» WHAT IS EXPECTED
Write out each line of the records below character for character, keeping the lines in their original order.

*** Opening RECORDS ***

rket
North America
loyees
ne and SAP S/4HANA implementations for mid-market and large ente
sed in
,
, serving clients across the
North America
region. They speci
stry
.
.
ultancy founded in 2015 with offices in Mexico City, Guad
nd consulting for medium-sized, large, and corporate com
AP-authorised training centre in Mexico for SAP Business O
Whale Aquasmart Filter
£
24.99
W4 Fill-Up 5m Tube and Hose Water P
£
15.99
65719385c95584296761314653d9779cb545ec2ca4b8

*** Closing RECORDS ***

» RESPONSE BOX
rket
North America
loyees
ne and SAP S/4HANA implementations for mid-market and large ente
sed in
,
, serving clients across the
North America
region. They speci
stry
.
.
ultancy founded in 2015 with offices in Mexico City, Guad
nd consulting for medium-sized, large, and corporate com
AP-authorised training centre in Mexico for SAP Business O
Whale Aquasmart Filter
£
24.99
W4 Fill-Up 5m Tube and Hose Water P
£
15.99
65719385c95584296761314653d9779cb545ec2ca4b8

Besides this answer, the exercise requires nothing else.